In the blog posts, what company did the writer take a job with in July, and where?

─── Quoted passage

Happy Birthday, Laura’s Blog!

To save you all the trouble of remembering, this weird little blog is now two years old.

If my blog were a child it would likely be:

  • Copying others emotionally and socially
  • Getting excited around other blogs
  • Showing defiant behavior
  • Pointing to things in books

So, yes, I’d say my blog is right on track!

I still don’t know what I’m doing with this blog. I still don’t know what I’m doing with my life. In recent news, I’m in California right now, looking for jobs (hopefully at this really awesome bookstore!) and trying to write. It’s a little bit like being in a different country. People out here are infinitely stranger than I thought they’d be, not in a bad way. It’s just… different. I’d be lying if I said I wasn’t a little lonely and homesick.

But this is the life I signed up for and there’s no turning back! (Is there turning back? If there’s turning back, don’t tell me! I don’t want to know.)

So, in another year of blog writing, I’ve gone from having a job and a long-term place to live to having no job and no long-term place to live. But I’m still writing. And who ever said that life moves in a linear fashion? They’re just bozos.

There’s a lot that has been going on in the world. A coup in Turkey. Recent massacre in France. Continuing grief and anger about shootings and racial violence in the United States.

I would like to end on a more positive note, though, so I’ll just say, be kind to one another. Continue to carry each other as much and as well as you can. We’re not alone even if we feel alone.

If there’s anything that my blog accomplishes, I hope it’s to be a voice reminding you of that.

I am sending all my love.

Happy birthday, blog!





The Epic Quest is Over

Oh boy oh boy oh boy! It’s me again.

Yeah, so I guess things have been a little dramatic and overly-self-centered in my life of late. Mostly because I was in an environment that caused me to vomit every day for two weeks straight, and every week for the four months before that.

What a joy life is!

So, as you may or may not be aware, I took a job with Epic Systems in Verona, Wisconsin starting in July. Only a few days after I had been home (see earlier posts in the summer). I was excited because I was going to be paid the moneyz.

Then I learned some very important things about myself. Such as 1) I do not belong in corporate America. Oh boy no. 2) I don’t do well staring at a computer screen alone in a windowless room for eight hours. 3) I should probably do something to handle my depression despite the fact that it was going super great when I was surrounded by friends and doing the things I love to do. 4) Moneyz is not a good motivator for me.

So with all these things in mind, I left my job last Monday.

And for the first time in five or more years, I’m unemployed. I’ve held jobs since my junior year of high school. It’s always been necessary. Paying off loans, paying to study abroad, paying for food and housing and pretty much everything. Obviously I had super help from financial aid and from my amazing mother who I will never be able to fully pay back though I’m trying. But I also think I achieved some level of financial independence.

──────
─── Listed entries

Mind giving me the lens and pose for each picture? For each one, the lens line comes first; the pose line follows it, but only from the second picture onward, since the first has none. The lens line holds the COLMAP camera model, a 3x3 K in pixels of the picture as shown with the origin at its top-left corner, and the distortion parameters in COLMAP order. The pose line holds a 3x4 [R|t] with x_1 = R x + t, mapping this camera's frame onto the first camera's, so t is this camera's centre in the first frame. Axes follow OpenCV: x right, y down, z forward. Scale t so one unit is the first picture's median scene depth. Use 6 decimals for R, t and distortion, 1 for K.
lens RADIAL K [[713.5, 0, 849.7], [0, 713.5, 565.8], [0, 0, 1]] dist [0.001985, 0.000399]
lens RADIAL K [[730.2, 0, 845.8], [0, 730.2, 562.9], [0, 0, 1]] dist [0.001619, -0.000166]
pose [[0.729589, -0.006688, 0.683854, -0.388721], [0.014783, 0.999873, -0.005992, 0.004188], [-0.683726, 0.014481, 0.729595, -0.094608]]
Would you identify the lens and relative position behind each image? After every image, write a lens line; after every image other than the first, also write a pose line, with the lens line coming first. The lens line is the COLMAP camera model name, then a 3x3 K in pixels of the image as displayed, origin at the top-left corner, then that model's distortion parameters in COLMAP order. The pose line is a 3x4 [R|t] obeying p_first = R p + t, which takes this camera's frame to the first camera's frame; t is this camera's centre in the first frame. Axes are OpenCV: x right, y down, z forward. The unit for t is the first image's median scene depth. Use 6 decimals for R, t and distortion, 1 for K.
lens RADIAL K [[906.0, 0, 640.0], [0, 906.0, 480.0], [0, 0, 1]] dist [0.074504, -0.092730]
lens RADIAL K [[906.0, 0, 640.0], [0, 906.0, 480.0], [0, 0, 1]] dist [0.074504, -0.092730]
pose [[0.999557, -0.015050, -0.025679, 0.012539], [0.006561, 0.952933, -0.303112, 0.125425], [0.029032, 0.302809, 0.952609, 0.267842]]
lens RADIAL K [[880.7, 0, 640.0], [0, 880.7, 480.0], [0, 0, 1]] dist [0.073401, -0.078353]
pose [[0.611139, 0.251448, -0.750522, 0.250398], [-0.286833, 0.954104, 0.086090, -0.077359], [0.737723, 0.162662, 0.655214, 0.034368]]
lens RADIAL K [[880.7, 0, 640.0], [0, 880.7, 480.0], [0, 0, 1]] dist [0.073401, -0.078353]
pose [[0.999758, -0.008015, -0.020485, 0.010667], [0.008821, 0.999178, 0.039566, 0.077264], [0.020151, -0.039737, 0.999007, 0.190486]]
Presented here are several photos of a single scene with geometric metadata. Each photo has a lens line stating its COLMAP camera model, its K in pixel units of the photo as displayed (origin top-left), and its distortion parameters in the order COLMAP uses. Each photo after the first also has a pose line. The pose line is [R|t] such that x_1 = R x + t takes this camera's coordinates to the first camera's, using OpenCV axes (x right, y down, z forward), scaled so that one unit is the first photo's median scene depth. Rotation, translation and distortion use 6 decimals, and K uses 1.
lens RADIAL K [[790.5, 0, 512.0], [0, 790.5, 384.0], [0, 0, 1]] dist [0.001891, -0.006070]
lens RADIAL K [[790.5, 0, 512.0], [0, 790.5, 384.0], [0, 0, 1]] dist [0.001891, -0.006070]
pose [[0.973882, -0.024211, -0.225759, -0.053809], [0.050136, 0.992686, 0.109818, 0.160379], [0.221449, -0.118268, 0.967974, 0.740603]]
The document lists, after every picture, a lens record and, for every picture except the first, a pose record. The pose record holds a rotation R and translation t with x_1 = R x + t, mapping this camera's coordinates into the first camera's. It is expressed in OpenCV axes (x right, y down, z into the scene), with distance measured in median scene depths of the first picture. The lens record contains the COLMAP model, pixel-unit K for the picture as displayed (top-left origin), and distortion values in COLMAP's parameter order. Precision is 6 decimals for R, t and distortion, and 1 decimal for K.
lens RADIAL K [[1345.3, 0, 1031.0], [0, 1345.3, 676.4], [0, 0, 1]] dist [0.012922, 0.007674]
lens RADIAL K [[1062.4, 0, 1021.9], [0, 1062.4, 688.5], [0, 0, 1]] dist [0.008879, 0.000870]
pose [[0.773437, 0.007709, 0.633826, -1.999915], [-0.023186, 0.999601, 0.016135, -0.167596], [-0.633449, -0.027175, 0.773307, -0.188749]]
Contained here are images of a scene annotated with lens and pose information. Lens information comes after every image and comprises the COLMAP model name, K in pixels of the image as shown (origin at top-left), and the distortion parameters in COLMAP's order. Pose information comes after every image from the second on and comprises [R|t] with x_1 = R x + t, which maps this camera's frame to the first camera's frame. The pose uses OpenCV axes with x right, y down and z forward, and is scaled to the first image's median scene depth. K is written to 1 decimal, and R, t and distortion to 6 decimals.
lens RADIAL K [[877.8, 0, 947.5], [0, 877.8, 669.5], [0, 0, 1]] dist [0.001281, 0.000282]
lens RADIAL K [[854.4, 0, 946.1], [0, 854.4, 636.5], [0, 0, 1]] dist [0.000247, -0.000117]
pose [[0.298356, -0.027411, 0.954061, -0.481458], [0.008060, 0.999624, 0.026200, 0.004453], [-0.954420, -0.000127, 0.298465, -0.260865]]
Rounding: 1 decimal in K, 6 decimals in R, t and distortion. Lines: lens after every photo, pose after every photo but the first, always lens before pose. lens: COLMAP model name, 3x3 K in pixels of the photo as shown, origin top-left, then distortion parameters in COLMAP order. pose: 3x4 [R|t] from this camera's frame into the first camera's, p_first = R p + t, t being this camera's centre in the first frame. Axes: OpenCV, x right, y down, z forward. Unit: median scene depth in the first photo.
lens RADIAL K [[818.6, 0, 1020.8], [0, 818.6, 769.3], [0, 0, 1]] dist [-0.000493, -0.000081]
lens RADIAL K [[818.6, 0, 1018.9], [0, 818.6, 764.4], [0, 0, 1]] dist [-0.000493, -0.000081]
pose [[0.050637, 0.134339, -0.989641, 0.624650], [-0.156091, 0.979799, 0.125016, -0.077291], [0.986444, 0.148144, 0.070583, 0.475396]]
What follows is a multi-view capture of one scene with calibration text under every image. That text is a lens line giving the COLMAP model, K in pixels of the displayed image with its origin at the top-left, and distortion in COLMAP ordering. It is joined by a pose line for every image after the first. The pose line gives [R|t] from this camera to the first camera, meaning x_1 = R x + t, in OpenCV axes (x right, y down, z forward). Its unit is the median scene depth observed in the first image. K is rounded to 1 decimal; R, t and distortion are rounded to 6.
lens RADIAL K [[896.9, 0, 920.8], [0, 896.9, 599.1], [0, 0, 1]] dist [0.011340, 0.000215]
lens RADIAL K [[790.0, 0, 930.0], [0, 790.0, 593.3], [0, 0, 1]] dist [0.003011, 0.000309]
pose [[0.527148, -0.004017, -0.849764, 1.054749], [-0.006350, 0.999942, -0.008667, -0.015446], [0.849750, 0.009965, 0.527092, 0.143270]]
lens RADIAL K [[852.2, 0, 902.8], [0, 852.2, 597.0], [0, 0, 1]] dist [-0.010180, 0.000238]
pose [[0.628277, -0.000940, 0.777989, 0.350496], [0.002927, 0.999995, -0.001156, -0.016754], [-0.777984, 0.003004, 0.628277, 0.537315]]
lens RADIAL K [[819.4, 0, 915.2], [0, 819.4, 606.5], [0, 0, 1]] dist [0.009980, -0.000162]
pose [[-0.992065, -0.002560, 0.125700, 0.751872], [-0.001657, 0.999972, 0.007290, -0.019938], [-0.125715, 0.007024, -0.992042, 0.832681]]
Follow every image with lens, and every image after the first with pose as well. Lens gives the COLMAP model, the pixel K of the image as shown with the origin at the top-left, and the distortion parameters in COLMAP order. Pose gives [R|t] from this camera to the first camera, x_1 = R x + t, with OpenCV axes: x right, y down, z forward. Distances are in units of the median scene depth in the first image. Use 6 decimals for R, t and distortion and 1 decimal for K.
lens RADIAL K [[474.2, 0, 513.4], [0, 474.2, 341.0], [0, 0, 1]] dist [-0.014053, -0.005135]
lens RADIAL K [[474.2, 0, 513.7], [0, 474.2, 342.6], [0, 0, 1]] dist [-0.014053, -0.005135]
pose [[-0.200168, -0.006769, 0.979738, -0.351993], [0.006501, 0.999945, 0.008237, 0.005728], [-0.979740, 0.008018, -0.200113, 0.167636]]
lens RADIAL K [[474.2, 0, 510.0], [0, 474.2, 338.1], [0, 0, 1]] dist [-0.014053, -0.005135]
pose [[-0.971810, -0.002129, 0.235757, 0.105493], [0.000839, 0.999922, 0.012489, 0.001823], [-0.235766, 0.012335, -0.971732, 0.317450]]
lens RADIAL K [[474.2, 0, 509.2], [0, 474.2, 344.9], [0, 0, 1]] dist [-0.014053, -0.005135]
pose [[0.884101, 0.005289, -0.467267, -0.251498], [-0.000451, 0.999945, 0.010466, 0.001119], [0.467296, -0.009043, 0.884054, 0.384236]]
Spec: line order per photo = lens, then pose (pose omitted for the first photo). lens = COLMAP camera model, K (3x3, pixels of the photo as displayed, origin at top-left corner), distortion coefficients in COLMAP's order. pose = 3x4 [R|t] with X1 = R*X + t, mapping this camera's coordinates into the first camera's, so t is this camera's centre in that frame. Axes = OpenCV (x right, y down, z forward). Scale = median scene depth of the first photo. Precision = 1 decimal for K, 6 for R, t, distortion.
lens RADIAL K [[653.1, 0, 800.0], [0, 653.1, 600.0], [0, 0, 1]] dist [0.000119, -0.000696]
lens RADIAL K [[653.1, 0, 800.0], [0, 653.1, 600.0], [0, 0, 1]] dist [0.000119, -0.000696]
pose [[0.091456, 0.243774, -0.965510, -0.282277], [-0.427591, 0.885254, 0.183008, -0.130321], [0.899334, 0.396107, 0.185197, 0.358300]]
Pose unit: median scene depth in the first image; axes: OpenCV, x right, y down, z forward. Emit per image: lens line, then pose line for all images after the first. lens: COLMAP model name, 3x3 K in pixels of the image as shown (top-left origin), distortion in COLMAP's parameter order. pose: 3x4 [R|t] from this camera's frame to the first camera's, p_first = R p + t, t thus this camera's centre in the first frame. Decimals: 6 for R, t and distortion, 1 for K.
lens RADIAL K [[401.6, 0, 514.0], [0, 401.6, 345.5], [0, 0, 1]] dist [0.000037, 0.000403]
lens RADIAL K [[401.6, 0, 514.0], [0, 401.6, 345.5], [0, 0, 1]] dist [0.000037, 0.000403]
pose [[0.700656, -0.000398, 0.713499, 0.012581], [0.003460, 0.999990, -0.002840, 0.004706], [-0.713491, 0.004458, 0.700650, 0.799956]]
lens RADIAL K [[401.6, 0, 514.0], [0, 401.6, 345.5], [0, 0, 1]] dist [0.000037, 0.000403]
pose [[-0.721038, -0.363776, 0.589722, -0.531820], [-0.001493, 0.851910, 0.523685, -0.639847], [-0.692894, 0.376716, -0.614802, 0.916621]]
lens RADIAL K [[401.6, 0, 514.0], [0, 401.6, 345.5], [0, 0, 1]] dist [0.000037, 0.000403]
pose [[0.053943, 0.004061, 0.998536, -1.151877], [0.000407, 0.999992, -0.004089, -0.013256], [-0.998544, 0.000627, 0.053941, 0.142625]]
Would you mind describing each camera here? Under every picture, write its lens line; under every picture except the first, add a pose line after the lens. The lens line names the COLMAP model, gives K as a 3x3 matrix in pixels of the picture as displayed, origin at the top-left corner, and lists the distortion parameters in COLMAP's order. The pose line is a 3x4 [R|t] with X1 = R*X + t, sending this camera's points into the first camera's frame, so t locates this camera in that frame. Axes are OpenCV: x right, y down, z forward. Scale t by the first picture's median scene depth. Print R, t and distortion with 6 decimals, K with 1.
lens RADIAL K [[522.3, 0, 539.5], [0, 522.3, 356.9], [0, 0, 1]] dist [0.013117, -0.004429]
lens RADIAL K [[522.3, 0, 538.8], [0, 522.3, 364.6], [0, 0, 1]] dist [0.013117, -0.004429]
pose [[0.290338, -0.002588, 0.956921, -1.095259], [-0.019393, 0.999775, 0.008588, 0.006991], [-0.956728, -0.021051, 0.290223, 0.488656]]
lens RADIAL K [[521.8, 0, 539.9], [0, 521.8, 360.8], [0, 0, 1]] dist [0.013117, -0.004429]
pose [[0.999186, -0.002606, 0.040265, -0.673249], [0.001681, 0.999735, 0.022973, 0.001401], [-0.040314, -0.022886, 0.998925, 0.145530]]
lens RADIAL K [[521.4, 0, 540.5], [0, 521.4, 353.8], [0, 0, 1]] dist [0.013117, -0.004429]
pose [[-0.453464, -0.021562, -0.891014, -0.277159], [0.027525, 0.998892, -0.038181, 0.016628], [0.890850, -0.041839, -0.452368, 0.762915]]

──────

▶ **Result of the task**
Epic Systems in Verona, Wisconsin.